### TASK DETAILS
Exact copies of all the records are to be printed.

### MATERIAL FOR THIS EXERCISE
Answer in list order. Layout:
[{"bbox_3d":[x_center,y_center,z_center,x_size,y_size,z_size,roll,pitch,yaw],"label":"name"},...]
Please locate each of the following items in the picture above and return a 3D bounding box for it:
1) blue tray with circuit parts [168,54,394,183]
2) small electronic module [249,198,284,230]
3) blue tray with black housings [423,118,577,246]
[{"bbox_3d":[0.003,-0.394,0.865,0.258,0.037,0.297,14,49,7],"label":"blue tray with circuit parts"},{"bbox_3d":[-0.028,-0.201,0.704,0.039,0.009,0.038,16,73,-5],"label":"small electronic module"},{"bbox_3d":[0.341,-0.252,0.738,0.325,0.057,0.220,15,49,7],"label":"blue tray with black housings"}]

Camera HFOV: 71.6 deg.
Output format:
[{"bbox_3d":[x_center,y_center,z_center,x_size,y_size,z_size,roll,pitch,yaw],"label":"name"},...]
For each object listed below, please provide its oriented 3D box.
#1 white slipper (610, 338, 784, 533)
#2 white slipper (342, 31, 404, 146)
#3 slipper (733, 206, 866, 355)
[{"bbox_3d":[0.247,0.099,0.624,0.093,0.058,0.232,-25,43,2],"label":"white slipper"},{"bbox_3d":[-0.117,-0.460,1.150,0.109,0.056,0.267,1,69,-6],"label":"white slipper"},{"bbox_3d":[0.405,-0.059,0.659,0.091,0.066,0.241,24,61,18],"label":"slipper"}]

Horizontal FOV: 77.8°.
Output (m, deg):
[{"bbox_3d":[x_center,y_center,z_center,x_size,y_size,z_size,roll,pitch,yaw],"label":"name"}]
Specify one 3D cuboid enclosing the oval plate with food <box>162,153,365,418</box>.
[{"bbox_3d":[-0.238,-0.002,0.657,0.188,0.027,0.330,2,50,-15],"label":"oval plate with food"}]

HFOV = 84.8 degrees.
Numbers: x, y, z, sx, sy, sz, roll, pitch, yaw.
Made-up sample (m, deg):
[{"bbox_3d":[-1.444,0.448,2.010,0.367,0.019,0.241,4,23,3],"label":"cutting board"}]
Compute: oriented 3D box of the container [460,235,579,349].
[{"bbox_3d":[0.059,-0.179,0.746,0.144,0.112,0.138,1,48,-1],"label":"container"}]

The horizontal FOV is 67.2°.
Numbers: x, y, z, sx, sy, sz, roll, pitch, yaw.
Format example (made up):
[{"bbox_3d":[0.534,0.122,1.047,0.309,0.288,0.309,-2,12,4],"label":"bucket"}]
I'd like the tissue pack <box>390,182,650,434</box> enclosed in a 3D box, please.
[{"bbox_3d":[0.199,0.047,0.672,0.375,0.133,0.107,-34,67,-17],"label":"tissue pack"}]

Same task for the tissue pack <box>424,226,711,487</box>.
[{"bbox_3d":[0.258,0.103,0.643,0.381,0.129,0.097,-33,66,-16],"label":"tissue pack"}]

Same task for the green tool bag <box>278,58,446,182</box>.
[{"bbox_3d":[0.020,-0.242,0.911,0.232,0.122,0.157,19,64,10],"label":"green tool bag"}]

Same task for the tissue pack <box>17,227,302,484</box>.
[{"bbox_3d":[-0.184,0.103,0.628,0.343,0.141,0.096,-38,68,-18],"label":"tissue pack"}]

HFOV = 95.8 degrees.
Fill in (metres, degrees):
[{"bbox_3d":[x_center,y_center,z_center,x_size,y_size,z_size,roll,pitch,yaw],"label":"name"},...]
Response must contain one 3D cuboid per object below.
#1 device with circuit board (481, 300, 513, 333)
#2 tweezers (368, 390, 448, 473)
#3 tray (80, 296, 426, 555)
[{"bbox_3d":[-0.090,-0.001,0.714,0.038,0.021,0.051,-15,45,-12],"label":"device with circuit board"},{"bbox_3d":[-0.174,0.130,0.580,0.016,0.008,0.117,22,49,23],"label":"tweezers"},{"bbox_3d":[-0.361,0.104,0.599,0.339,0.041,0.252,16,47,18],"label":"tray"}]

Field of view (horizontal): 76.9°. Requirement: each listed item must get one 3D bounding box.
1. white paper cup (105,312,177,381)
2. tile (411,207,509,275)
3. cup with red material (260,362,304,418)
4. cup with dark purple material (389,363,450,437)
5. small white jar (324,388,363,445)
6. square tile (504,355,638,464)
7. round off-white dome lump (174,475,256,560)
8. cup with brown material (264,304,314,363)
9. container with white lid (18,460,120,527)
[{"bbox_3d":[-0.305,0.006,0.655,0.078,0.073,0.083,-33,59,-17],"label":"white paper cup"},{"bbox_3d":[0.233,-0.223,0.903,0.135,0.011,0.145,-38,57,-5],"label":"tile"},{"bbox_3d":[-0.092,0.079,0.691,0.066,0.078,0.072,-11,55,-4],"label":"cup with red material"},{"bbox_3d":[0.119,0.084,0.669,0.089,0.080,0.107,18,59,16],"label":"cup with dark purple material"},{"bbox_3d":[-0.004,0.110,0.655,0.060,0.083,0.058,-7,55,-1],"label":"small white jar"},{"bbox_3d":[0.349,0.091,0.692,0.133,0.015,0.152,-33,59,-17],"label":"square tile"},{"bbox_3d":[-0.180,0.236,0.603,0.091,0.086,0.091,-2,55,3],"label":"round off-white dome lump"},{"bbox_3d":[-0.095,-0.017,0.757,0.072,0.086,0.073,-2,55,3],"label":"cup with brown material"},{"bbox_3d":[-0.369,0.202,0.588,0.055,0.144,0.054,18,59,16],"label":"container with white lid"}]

### YOUR SOLUTION
Answer in list order. Layout:
[{"bbox_3d":[x_center,y_center,z_center,x_size,y_size,z_size,roll,pitch,yaw],"label":"name"},...]
Please locate each of the following items in the picture above and return a 3D bounding box for it:
1) blue tray with circuit parts [168,54,394,183]
2) small electronic module [249,198,284,230]
3) blue tray with black housings [423,118,577,246]
[{"bbox_3d":[0.003,-0.394,0.865,0.258,0.037,0.297,14,49,7],"label":"blue tray with circuit parts"},{"bbox_3d":[-0.028,-0.201,0.704,0.039,0.009,0.038,16,73,-5],"label":"small electronic module"},{"bbox_3d":[0.341,-0.252,0.738,0.325,0.057,0.220,15,49,7],"label":"blue tray with black housings"}]

Camera HFOV: 71.6 deg.
Output format:
[{"bbox_3d":[x_center,y_center,z_center,x_size,y_size,z_size,roll,pitch,yaw],"label":"name"},...]
For each object listed below, please provide its oriented 3D box.
#1 white slipper (610, 338, 784, 533)
#2 white slipper (342, 31, 404, 146)
#3 slipper (733, 206, 866, 355)
[{"bbox_3d":[0.247,0.099,0.624,0.093,0.058,0.232,-25,43,2],"label":"white slipper"},{"bbox_3d":[-0.117,-0.460,1.150,0.109,0.056,0.267,1,69,-6],"label":"white slipper"},{"bbox_3d":[0.405,-0.059,0.659,0.091,0.066,0.241,24,61,18],"label":"slipper"}]

Horizontal FOV: 77.8°.
Output (m, deg):
[{"bbox_3d":[x_center,y_center,z_center,x_size,y_size,z_size,roll,pitch,yaw],"label":"name"}]
Specify one 3D cuboid enclosing the oval plate with food <box>162,153,365,418</box>.
[{"bbox_3d":[-0.238,-0.002,0.657,0.188,0.027,0.330,2,50,-15],"label":"oval plate with food"}]

HFOV = 84.8 degrees.
Numbers: x, y, z, sx, sy, sz, roll, pitch, yaw.
Made-up sample (m, deg):
[{"bbox_3d":[-1.444,0.448,2.010,0.367,0.019,0.241,4,23,3],"label":"cutting board"}]
Compute: oriented 3D box of the container [460,235,579,349].
[{"bbox_3d":[0.059,-0.179,0.746,0.144,0.112,0.138,1,48,-1],"label":"container"}]

The horizontal FOV is 67.2°.
Numbers: x, y, z, sx, sy, sz, roll, pitch, yaw.
Format example (made up):
[{"bbox_3d":[0.534,0.122,1.047,0.309,0.288,0.309,-2,12,4],"label":"bucket"}]
I'd like the tissue pack <box>390,182,650,434</box> enclosed in a 3D box, please.
[{"bbox_3d":[0.199,0.047,0.672,0.375,0.133,0.107,-34,67,-17],"label":"tissue pack"}]

Same task for the tissue pack <box>424,226,711,487</box>.
[{"bbox_3d":[0.258,0.103,0.643,0.381,0.129,0.097,-33,66,-16],"label":"tissue pack"}]

Same task for the green tool bag <box>278,58,446,182</box>.
[{"bbox_3d":[0.020,-0.242,0.911,0.232,0.122,0.157,19,64,10],"label":"green tool bag"}]

Same task for the tissue pack <box>17,227,302,484</box>.
[{"bbox_3d":[-0.184,0.103,0.628,0.343,0.141,0.096,-38,68,-18],"label":"tissue pack"}]

HFOV = 95.8 degrees.
Fill in (metres, degrees):
[{"bbox_3d":[x_center,y_center,z_center,x_size,y_size,z_size,roll,pitch,yaw],"label":"name"},...]
Response must contain one 3D cuboid per object below.
#1 device with circuit board (481, 300, 513, 333)
#2 tweezers (368, 390, 448, 473)
#3 tray (80, 296, 426, 555)
[{"bbox_3d":[-0.090,-0.001,0.714,0.038,0.021,0.051,-15,45,-12],"label":"device with circuit board"},{"bbox_3d":[-0.174,0.130,0.580,0.016,0.008,0.117,22,49,23],"label":"tweezers"},{"bbox_3d":[-0.361,0.104,0.599,0.339,0.041,0.252,16,47,18],"label":"tray"}]

Field of view (horizontal): 76.9°. Requirement: each listed item must get one 3D bounding box.
1. white paper cup (105,312,177,381)
2. tile (411,207,509,275)
3. cup with red material (260,362,304,418)
4. cup with dark purple material (389,363,450,437)
5. small white jar (324,388,363,445)
6. square tile (504,355,638,464)
7. round off-white dome lump (174,475,256,560)
8. cup with brown material (264,304,314,363)
9. container with white lid (18,460,120,527)
[{"bbox_3d":[-0.305,0.006,0.655,0.078,0.073,0.083,-33,59,-17],"label":"white paper cup"},{"bbox_3d":[0.233,-0.223,0.903,0.135,0.011,0.145,-38,57,-5],"label":"tile"},{"bbox_3d":[-0.092,0.079,0.691,0.066,0.078,0.072,-11,55,-4],"label":"cup with red material"},{"bbox_3d":[0.119,0.084,0.669,0.089,0.080,0.107,18,59,16],"label":"cup with dark purple material"},{"bbox_3d":[-0.004,0.110,0.655,0.060,0.083,0.058,-7,55,-1],"label":"small white jar"},{"bbox_3d":[0.349,0.091,0.692,0.133,0.015,0.152,-33,59,-17],"label":"square tile"},{"bbox_3d":[-0.180,0.236,0.603,0.091,0.086,0.091,-2,55,3],"label":"round off-white dome lump"},{"bbox_3d":[-0.095,-0.017,0.757,0.072,0.086,0.073,-2,55,3],"label":"cup with brown material"},{"bbox_3d":[-0.369,0.202,0.588,0.055,0.144,0.054,18,59,16],"label":"container with white lid"}]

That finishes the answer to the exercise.